Whilst the invention has been described with reference to specific characteristics of the embodiment described, many modifications and variations thereof are possible within the scope of the invention.
For example, it is envisaged that the fluid control valve could take other forms than that illustrated. The cross-sectional areas of the twoinput chambers 816, 817, for example, could be of any relative size, and these chambers could be formed at any circumferentially-spaced positions in the valve body. Further, the valve could be provided with three or more inputs, with corresponding separate input chambers, each of which may be brought separately into communication with the output chamber.

Claims

Ventilator apparatus for use in ventilation of the lungs of a patient, comprising a ventilator enclosure (10, 12) for receiving at least the chest region of the patient's body, and means for varying the pressure in the enclosure to produce ventilation, said pressure varying means comprising a source of positive gas pressure (801), a source of negative gas pressure (802), and valve means (A) connected between said sources and said housing, said valve means comprising a valve body (809), a main chamber (812) and at least two subsidiary chambers (816, 817) in said valve body, a main port (812a) connected for gas flow to said housing and communicating with the main chamber in said valve body, at least two subsidiary ports (814, 815), one subsidiary port being connected for gas flow to said source of positive pressure and the other said port being connected for gas flow to said source of negative pressure and each said port communicating with a respective said subsidiary chamber in said valve body, and a valve seat in said valve body, said subsidiary chambers being mutually isolated and opening into the main chamber at respective openings in said valve seat, characterised in that the valve further includes a rotary shutter member (810) having a sealing face overlying said valve seat openings which controls fluid flow between said main and subsidiary chambers, and an electronic stepper motor (B) connected to said shutter member for selectively rotating the shutter member, the shutter member having an opening so disposed in relation to the said chambers that the shutter member is rotatable between a range of positions for each subsidiary chamber at which fluid flow is permitted through the shutter opening only between that subsidiary chamber and the main chamber, and through a range of positions in which the subsidiary chambers and the main chamber are all mutually isolated.
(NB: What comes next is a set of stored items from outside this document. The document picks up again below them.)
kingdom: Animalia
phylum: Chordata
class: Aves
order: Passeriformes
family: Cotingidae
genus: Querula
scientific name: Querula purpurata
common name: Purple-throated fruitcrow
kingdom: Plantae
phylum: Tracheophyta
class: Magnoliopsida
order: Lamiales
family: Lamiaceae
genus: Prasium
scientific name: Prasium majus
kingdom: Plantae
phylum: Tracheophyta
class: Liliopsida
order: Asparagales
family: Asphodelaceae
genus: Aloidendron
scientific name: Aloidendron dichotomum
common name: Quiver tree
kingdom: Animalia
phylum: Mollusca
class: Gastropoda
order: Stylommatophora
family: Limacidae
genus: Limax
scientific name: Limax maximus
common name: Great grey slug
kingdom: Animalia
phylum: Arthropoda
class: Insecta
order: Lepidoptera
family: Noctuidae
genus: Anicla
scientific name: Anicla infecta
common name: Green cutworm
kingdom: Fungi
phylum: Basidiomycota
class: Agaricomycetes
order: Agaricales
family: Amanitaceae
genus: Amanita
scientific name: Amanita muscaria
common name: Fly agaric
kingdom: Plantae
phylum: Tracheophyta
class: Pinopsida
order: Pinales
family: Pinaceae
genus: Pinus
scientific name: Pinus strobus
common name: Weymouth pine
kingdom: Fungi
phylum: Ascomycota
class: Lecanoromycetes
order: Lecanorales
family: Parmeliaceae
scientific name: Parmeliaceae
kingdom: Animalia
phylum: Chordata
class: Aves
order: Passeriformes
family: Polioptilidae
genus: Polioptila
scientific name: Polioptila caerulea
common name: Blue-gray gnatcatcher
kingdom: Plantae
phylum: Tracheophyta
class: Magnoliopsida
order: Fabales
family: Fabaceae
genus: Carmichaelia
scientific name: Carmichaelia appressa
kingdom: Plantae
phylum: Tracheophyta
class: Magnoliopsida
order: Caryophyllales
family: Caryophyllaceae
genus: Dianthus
Apparatus as claimed in Claim 1, wherein there are two (first and second) subsidiary ports and respective subsidiary chambers.
Apparatus as claimed in Claim 2, wherein the shutter member comprises a plate, the shutter opening being an aperture (813) therein.
Apparatus as claimed in Claim 3, wherein the plate is a disc, the aperture being off-set from the centre of the disc, and the shutter member further comprises a spindle connected to the disc for controlled rotation of the apertures about an axis.
Apparatus as claimed in Claim 4, wherein the first and second subsidiary chambers (816, 817) are spaced bores in a body portion (809) of the valve, whose respective ends lie in a common plane sealing against the disc.
Apparatus as claimed in any one of Claims 2 to 5, wherein the minimum cross-section of the first subsidiary chamber (816) is substantially larger than that of the second subsidiary chamber (817).
Apparatus as claimed in any preceding claim, further comprising at least one accumulator reservoir (C,D) connected between one of said first and second subsidiary ports (814, 815) and its respective source of gas pressure.
Apparatus as claimed in any preceding claim, wherein the apparatus includes a pressure sensor (805,F) for sensing gas pressure at or adjacent said main port or in said ventilator enclosure.
Apparatus as claimed in any preceding claim, which includes electronic circuitry (M) for controlling said stepper motor (B) to produce movement of said shutter member to provide a desired pattern of pressure changes at or adjacent said main port or in said ventilator.